**PROBLEM DESCRIPTION:**
Go through the records and report each line holding the string "like".
--- MATERIAL FOR THIS EXERCISE Enclosed Below ---
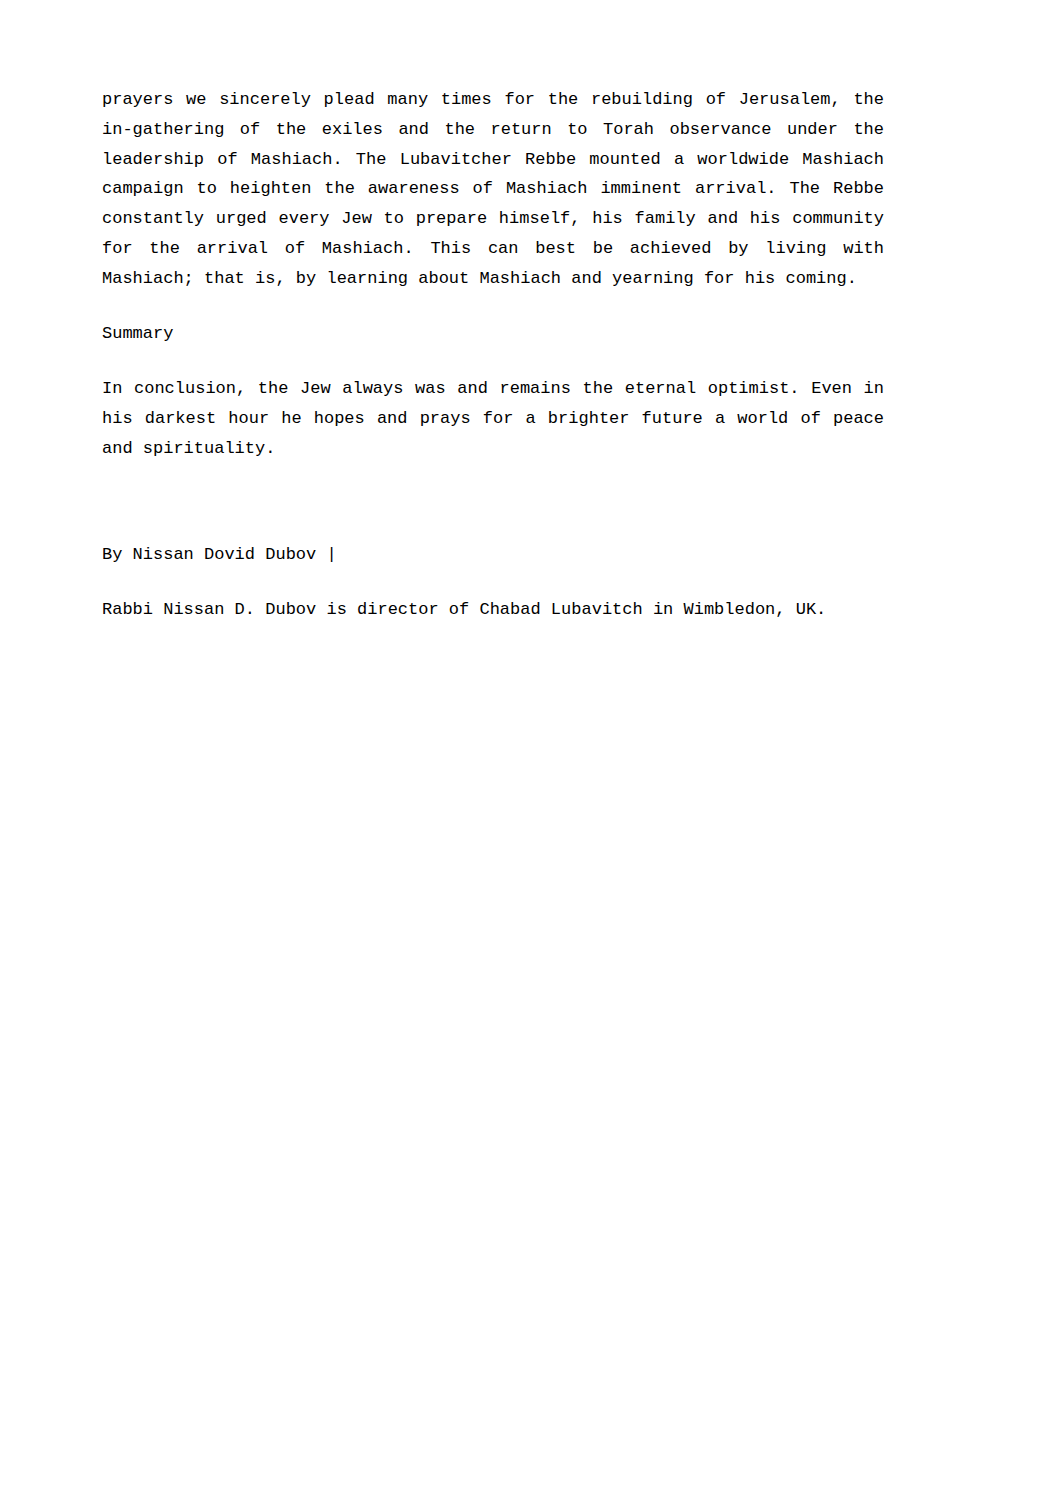prayers we sincerely plead many times for the rebuilding of Jerusalem, the in-gathering of the exiles and the return to Torah observance under the leadership of Mashiach. The Lubavitcher Rebbe mounted a worldwide Mashiach campaign to heighten the awareness of Mashiach imminent arrival. The Rebbe constantly urged every Jew to prepare himself, his family and his community for the arrival of Mashiach. This can best be achieved by living with Mashiach; that is, by learning about Mashiach and yearning for his coming.
Summary
In conclusion, the Jew always was and remains the eternal optimist. Even in his darkest hour he hopes and prays for a brighter future a world of peace and spirituality.
By Nissan Dovid Dubov |
Rabbi Nissan D. Dubov is director of Chabad Lubavitch in Wimbledon, UK.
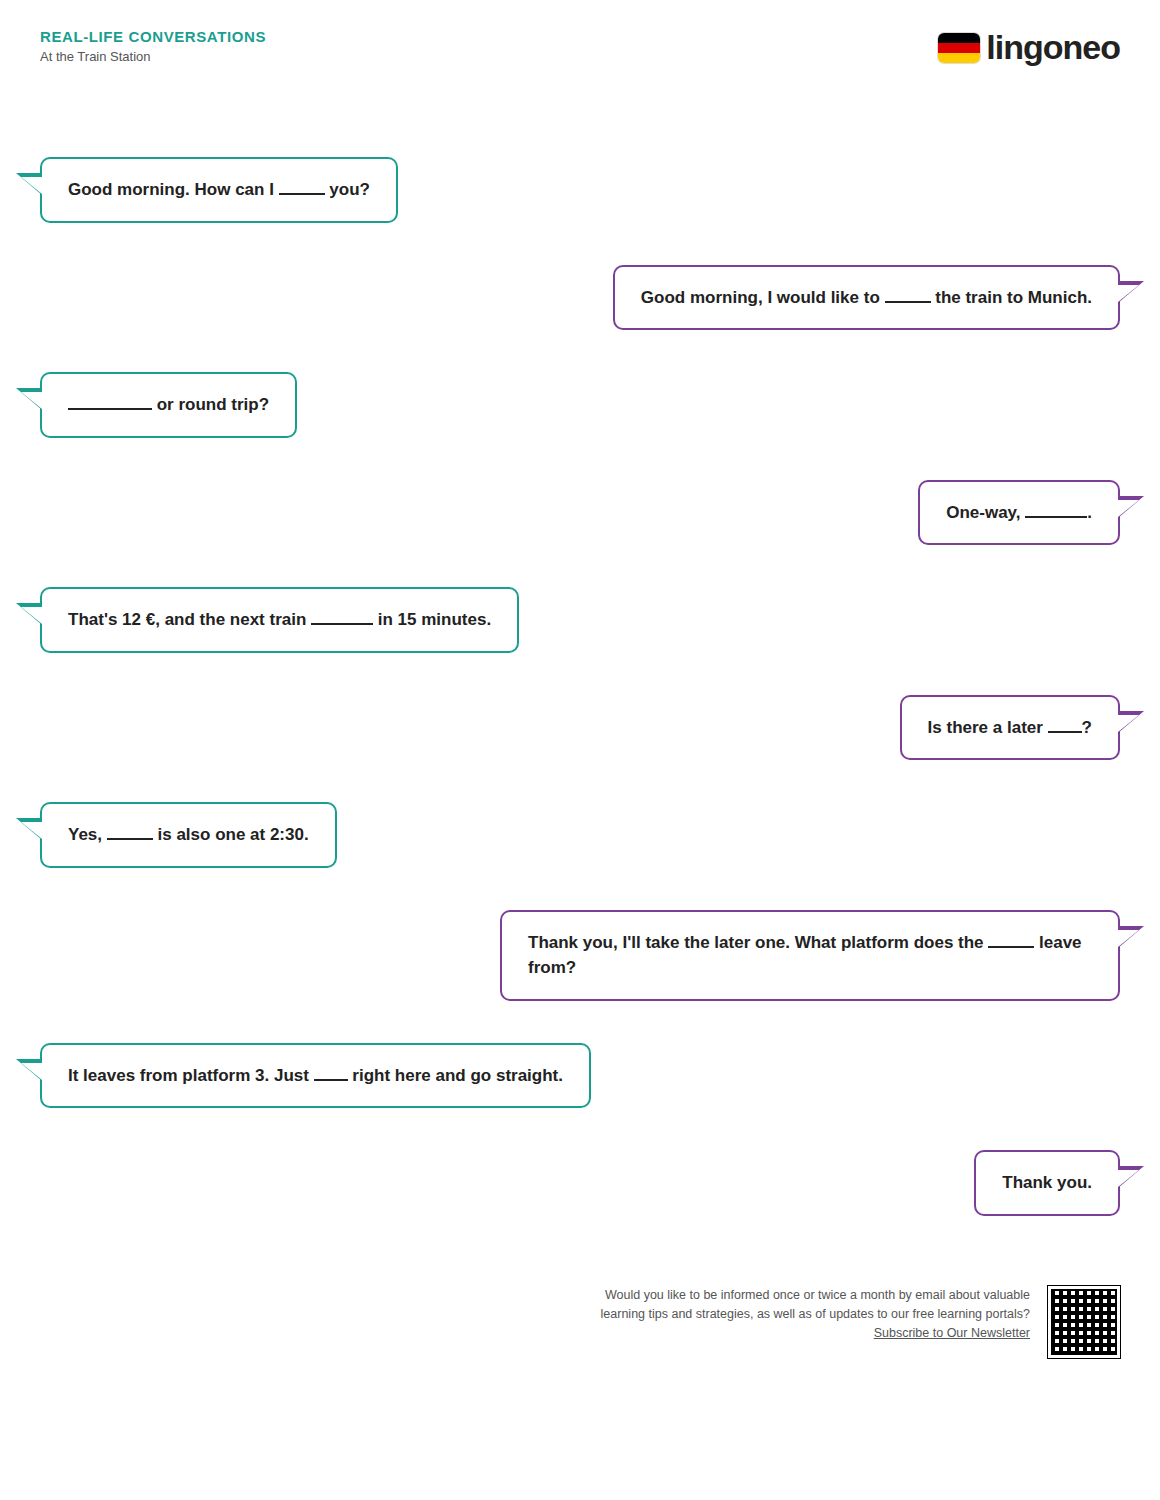Real-Life Conversations
At the Train Station
lingoneo
Good morning. How can I you?
Good morning, I would like to the train to Munich.
or round trip?
One-way, .
That's 12 €, and the next train in 15 minutes.
Is there a later ?
Yes, is also one at 2:30.
Thank you, I'll take the later one. What platform does the leave from?
It leaves from platform 3. Just right here and go straight.
Thank you.
Would you like to be informed once or twice a month by email about valuable learning tips and strategies, as well as of updates to our free learning portals?
Subscribe to Our Newsletter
--- End of Enclosed MATERIAL FOR THIS EXERCISE ---
**EXERCISE RESULT:**
Good morning, I would like to the train to Munich.
Would you like to be informed once or twice a month by email about valuable learning tips and strategies, as well as of updates to our free learning portals?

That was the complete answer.